Pelacakan dan pengembaraan dalam mengkaji teks-teks fiqh (alnushus al-fiqhiyyah) adalah langkah utama dalam melahirkan pemikiran integral, holistik, dan moderat yang bersenyawa dengan tradisi bangsa ini. Melakukan komparasi (muqoronah) satu pendapat dan pendapat lain adalah langkah kedua, baru kemudian memilih pendapat yang lebih rajih (unggul) dari segi dalil dan kemaslahatan social. Semua langkah ini dilakukan demi satu tujuan : menghadirkan fiqh sebagai solusi bagi problem sosial dengan cirinya yang moderat dan progresif. Langkah ini mendesak kita lakukan, melihat eskalasi gerakan feminisme liberal sudah masuk dalam jantung pertahanan umat ini dengan bendera dekonstruksi khazanah Islam. Konsep fiqh ingin disesuaikan dengan frame thinking mereka.

=====

TUGAS DAN LATIHAN:
[a] Tolong tuliskan ulang bagian teks tentang kajian fiqh dari "Pelacakan dan pengembaraan" sampai "frame thinking mereka." tanpa mengubah satu kata pun.
[b] Tentukan apakah setiap pernyataan berikut sesuai dengan teks tentang kajian fiqh. Jawab ya atau tidak, lalu sertakan kutipan persis dari teks yang menjadi penentunya. (i) Komparasi satu pendapat dengan pendapat lain adalah langkah pertama. (ii) Pendapat yang dipilih adalah yang lebih unggul dari segi dalil dan kemaslahatan sosial. (iii) Semua langkah itu bertujuan menghadirkan fiqh sebagai solusi bagi problem sosial.
[c] Lanjutkan teks tentang kajian fiqh, dimulai setelah kalimat terakhirnya.

SEGMEN DATA:
=====

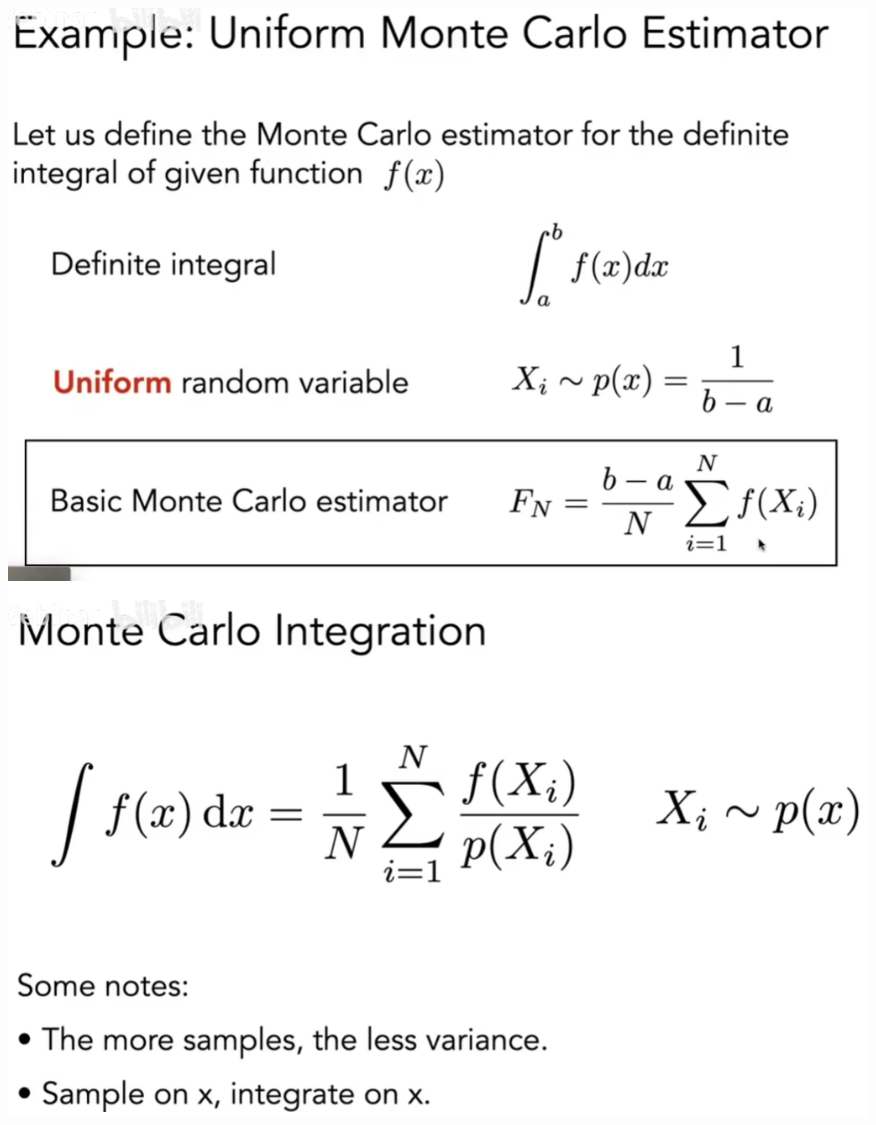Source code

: ![image-20251009111153935](assets/image-20251009111153935.png)

![image-20251009111710067](assets/image-20251009111710067.png)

=====

JAWABAN TERTULIS:
[a]
Pelacakan dan pengembaraan dalam mengkaji teks-teks fiqh (alnushus al-fiqhiyyah) adalah langkah utama dalam melahirkan pemikiran integral, holistik, dan moderat yang bersenyawa dengan tradisi bangsa ini. Melakukan komparasi (muqoronah) satu pendapat dan pendapat lain adalah langkah kedua, baru kemudian memilih pendapat yang lebih rajih (unggul) dari segi dalil dan kemaslahatan social. Semua langkah ini dilakukan demi satu tujuan : menghadirkan fiqh sebagai solusi bagi problem sosial dengan cirinya yang moderat dan progresif. Langkah ini mendesak kita lakukan, melihat eskalasi gerakan feminisme liberal sudah masuk dalam jantung pertahanan umat ini dengan bendera dekonstruksi khazanah Islam. Konsep fiqh ingin disesuaikan dengan frame thinking mereka.

[b]
(i) Tidak: "Melakukan komparasi (muqoronah) satu pendapat dan pendapat lain adalah langkah kedua"
(ii) Ya: "memilih pendapat yang lebih rajih (unggul) dari segi dalil dan kemaslahatan social"
(iii) Ya: "menghadirkan fiqh sebagai solusi bagi problem sosial dengan cirinya yang moderat dan progresif"

[c]
Kondisi yang demikian menjadi tantangan yang tidak ringan. Sebab, kalangan feminis telah berupaya melakukan dekonstruksi doktrin fiqh serta berupaya pula menggantikannya dengan ideologi kaum feminis yang sekuler dan liberal serta anti tuhan. Oleh karena itu, respon cepat dibutuhkan oleh semua elemen umat Islam yang tidak ingin desakralisasi fiqh menjadi niscaya.
Fakta Islam tidak Diskriminatif
Sejarah merekam banyak perempuan yang terkemuka dan terpandang karena kedalaman ilmu dan kezahidannya. Sebut saja Siti Khadijah, Siti Aisyah dan seterusnya. ‘Amrah binti ‘Abd Al-Rahman, sebagai seorang seorang faqihah yang sangat alim. Pada masa Mu’awiyah juga muncul tokoh-tokoh perempuan, seperti Ummu Banin, permaisuri Khalifah Al-Walid bin ‘Abd Al-Malik yang sangat terkenal, karena pengetahuan dan wawasannya yang luas dan visinya yang jauh ke depan. Dia sering kali menjadi tempat untuk meminta saran dan pendapat oleh khalifah. Dan masih banyak lagi dalam khazanah sejarah keilmuan Islam yang akan kita temukan tokoh perempuan memiliki peran yang tidak kecil pada masanya.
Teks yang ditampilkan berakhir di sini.